La Germánica Seriedad de la Volkswagen
David Torres
Ni el Stuka, ni el Panzer V, ni el Messerschmitt, ni la V-1, ni la V-2, ni el acorazado Bismarck: la verdadera arma definitiva con que el nazismo conquistaría el mundo era el Volkswagen, el simpático escarabajo que campea por las carreteras del planeta desde hace décadas como sus primos coleópteros entre los patatales. En 1933 el recién estrenado canciller Adolf Hitler decidió relanzar la industria alemana del automóvil con un utilitario modesto y barato, al alcance de las masas; le encargó la tarea al empresario Ferdinand Porsche, cuyos ingenieros planificaron el modelo básico, aunque fue el propio Hitler quien le añadió ciertos detalles que lo hacen inconfundible, como el diseño de los faros. El empujón que le pegaron los nazis a la industria automovilística germana persistió más allá de la guerra, lo mismo que le ocurrió a la ferroviaria, que aumentó sus tentáculos transportando judíos hacia la muerte, o que la farmacéutica, que aprovechó los experimentos en campos de concentración para hacer caja.
Aunque está feo recordar cómo se fundaron y/o enriquecieron, gracias al exterminio sistemático de millones de seres humanos, algunas de las empresas modélicas de la actualidad –Bayer, BMW, Volkswagen, Siemens, Telefunken–, no queda más remedio que echar mano del pasado cuando la mierda sale otra vez a flote. Y son más de once millones de vehículos manipulados, un montón de mierda made in Germany. He aquí la gran industria germánica, de la mano de obra esclava a los emigrantes turcos, de la Volkswagen de 1933 a la Volkswagen de 2015, menudo currículum. Tanto hablar de la negligencia mediterránea, de la informalidad griega, de la frivolidad italiana y de la cutrez hispánica, y todo era porque a los alemanes les disgusta la libre competencia.

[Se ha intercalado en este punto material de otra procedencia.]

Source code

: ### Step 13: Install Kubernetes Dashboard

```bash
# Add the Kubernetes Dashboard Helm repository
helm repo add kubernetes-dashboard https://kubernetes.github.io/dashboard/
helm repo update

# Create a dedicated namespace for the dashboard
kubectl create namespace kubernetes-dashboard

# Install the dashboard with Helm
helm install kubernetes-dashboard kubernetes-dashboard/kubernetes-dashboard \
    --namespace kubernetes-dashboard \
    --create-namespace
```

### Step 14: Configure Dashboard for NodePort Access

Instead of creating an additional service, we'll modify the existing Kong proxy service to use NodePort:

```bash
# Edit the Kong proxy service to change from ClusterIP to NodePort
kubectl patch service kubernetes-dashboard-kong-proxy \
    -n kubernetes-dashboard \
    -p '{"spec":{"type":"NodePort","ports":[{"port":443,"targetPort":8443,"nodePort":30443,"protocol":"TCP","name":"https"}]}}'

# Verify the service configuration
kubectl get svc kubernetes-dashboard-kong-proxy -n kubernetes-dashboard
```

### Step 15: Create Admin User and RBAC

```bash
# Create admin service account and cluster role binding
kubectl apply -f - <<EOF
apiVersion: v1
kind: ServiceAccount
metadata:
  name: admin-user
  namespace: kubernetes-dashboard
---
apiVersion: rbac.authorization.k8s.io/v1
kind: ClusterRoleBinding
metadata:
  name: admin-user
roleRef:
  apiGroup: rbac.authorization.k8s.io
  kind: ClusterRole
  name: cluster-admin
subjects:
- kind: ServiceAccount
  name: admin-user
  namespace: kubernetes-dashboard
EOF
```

El célebre mito de la seriedad y la responsabilidad teutónicas, su superioridad innata en cuestiones comerciales, no es más que una puesta al día neoliberal de las absurdas teorías raciales nazis. Todas aquellas infectas fábulas que esparcieron Goebbels y sus secuaces (y que aún hoy en día infectan los foros antisemitas), la supuesta inclinación natural de los judíos por el robo, el timo y la mentira, al final se están cumpliendo punto por punto en la banca, la industria y la política alemanas.
Efectivamente, en menos de un año, el aura de perfección germánica -cabellos rubios, dentaduras impecables y ojos azules- se ha quedado calva y desdentada. Primero fue el recordatorio, en medio del pulso para doblegar a Grecia, de que el gran milagro económico alemán fue una trola épica, una tramoya de la guerra fría que se resolvió en una extraordinaria quita de la deuda de guerra. Luego la caída de un avión de Germanwings, filial de la todopoderosa Lufthansa, reveló que las condiciones laborales en la Alemania de Merkel no distan mucho de un taller clandestino en Bangladesh.
Ahora, con la Volkswagen, la famosa seriedad alemana ha terminado de escurrirse por el retrete. Berthold Huber, jefe del consejo de supervisión de la compañía, afirmó que ni él ni Martin Winterkorn, director ejecutivo, tenían conocimiento de la manipulación de las motores. Los jefazos de la Volkswagen tampoco sabían nada, como si en vez de dirigir un emporio sobre ruedas con más del diez por ciento de cuota mundial de mercado automovilístico, estuviesen trucando motos en un garaje ilegal para que luego las venda el Torete.